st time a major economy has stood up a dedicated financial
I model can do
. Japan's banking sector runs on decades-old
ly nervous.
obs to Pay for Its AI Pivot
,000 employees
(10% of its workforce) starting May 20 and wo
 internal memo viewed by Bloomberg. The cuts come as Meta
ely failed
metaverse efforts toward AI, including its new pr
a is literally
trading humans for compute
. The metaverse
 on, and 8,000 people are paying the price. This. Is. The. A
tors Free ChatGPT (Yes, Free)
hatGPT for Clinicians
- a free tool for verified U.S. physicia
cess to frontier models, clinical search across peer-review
§
• [Task brief]: Using the material above, return each line in which the word "metaverse" occurs.

• [Solution for this task]:
metaverse efforts toward AI, including its new pr
. The metaverse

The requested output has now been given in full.